Kyle on Friday on the trail to the Summit (Well before the Crevasses)
After a couple pictures we boiled some more water and tried to go to bed at 8 PM, for a nice and early 1 AM wake up call.
1:30 AM, Sorry for the Flash
We woke up at 1 AM and started getting ready to go. Getting ready is never a fast process and after boiling some water and getting our clothing on it was 2:30 by the time we started hiking. The first hour or two went beautifully, clear skies, low wind, but soon enough the wind picked up during the gusts, snow began to fall, and and the fog rolled in. We crossed a couple crevasses, and got started up the cleaver. The climbing was steep, but there were fixed ropes, and it wasn't that steep. At the top of the cleaver the wind was a little stronger and the snow picked up. The situation was deteriorating.

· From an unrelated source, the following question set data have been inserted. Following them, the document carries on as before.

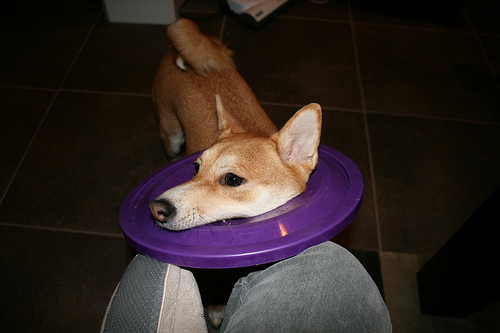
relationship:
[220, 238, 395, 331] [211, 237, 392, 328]
human wearing jeans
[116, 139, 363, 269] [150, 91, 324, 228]
frisbee holding dog's head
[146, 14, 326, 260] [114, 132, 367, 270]
dog wearing disc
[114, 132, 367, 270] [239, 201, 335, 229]
disc around neck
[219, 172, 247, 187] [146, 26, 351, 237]
eye of dog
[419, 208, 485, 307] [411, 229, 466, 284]
black leg of table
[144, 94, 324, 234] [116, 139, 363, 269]
dogs head in frisbee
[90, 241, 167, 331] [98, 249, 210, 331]
sole of shoe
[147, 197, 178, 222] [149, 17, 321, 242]
nose of dog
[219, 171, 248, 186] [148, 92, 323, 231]
eye of dog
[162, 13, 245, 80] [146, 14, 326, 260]
tail of dog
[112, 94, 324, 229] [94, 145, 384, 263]
dogs head in frisbee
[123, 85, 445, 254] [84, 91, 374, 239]
face of dog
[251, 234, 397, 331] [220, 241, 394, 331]
jeans of human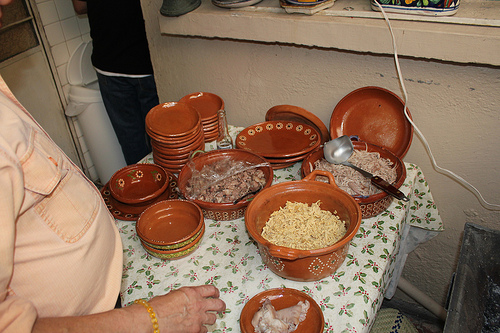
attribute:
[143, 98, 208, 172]
plates — brown, stack, small, ceramic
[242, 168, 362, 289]
bowl — brown, large, plain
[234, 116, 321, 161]
plate — brown, dinner, large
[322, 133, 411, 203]
spoon — large, serving spoon, laying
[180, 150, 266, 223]
dish — brown, large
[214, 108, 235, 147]
bottle — glass, clear, empty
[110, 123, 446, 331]
tablecloth — christmas themed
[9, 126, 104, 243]
pocket — light pink, breast pocket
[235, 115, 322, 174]
plates — big, stack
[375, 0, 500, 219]
cord — running, white, electrical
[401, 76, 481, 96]
marks — black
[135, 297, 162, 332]
band — yellow, orange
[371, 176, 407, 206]
handle — brown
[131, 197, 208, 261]
bowls — stack, small, brown, green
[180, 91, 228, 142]
saucers — stack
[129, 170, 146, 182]
print — floral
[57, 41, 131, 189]
garbage can — white, opened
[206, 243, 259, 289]
print — floral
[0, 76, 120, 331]
shirt — peach, orange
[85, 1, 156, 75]
shirt — black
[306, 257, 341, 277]
design — diamond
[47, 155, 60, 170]
hole — button hole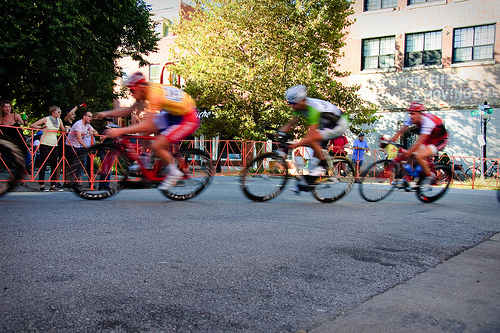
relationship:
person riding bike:
[88, 75, 198, 173] [74, 138, 212, 198]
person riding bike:
[280, 87, 351, 155] [232, 135, 358, 199]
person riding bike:
[387, 103, 445, 180] [359, 156, 452, 201]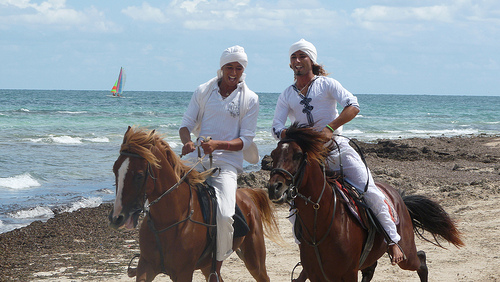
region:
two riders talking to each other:
[105, 23, 445, 261]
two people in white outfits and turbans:
[120, 30, 415, 275]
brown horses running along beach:
[40, 50, 475, 265]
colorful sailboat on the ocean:
[90, 60, 135, 105]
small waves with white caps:
[10, 96, 107, 196]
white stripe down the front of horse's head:
[95, 120, 165, 230]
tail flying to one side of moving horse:
[355, 150, 480, 260]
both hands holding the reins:
[157, 116, 247, 172]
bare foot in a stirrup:
[345, 195, 430, 265]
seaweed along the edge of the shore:
[5, 177, 125, 277]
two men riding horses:
[72, 21, 456, 263]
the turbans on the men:
[198, 46, 340, 66]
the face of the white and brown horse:
[79, 146, 226, 273]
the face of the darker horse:
[256, 126, 326, 228]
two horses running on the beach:
[101, 151, 412, 276]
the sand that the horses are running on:
[453, 198, 495, 268]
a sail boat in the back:
[73, 67, 153, 105]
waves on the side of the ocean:
[14, 121, 71, 176]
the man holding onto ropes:
[181, 136, 225, 162]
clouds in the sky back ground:
[321, 4, 437, 59]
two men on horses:
[86, 24, 466, 279]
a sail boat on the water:
[95, 51, 156, 117]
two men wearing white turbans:
[120, 19, 459, 280]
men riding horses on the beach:
[103, 24, 471, 280]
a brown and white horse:
[87, 106, 202, 280]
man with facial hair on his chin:
[267, 31, 363, 136]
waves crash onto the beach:
[1, 123, 108, 259]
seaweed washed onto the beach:
[405, 124, 498, 191]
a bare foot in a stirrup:
[352, 183, 430, 273]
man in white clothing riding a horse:
[267, 33, 449, 280]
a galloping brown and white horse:
[92, 123, 275, 278]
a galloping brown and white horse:
[256, 120, 466, 280]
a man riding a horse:
[182, 41, 268, 281]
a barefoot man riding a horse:
[268, 31, 415, 270]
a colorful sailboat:
[106, 62, 128, 97]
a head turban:
[212, 43, 254, 68]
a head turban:
[286, 36, 320, 64]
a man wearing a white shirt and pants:
[174, 42, 265, 280]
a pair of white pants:
[303, 138, 402, 247]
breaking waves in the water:
[16, 124, 114, 145]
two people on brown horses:
[122, 27, 432, 271]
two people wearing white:
[192, 25, 353, 142]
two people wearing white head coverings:
[128, 27, 458, 279]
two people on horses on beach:
[7, 34, 437, 279]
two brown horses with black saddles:
[97, 108, 498, 233]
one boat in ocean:
[97, 61, 162, 159]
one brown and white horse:
[80, 121, 180, 271]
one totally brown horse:
[222, 64, 356, 275]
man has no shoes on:
[352, 227, 456, 279]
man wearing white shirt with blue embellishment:
[274, 32, 386, 252]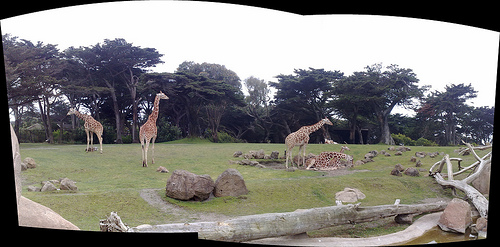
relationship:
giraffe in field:
[134, 92, 164, 167] [251, 168, 307, 191]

Below is the video from my GoPro of the minutes leading up and following our turning around on Mt. Rainier. It's hard to completely understand everything that is going on, but you get to see crevasses, hear wind, see snow, see me climb steep snow with no defined tracks. It's over 13 minutes, so if you watch it, you've been warned.
Needless to say, we didn't make it to the top. You can see our GPS coordinates below.

Our Delorme inReach GPS Tracking Friday and Saturday


After some deliberation when we returned to the shelter we made the decision to head back down to Paradise and Seattle, which we did so safely. I'd like to thank my teammates Steve B.,  Kyle E., and Shane R. without them this trip would not have been possible.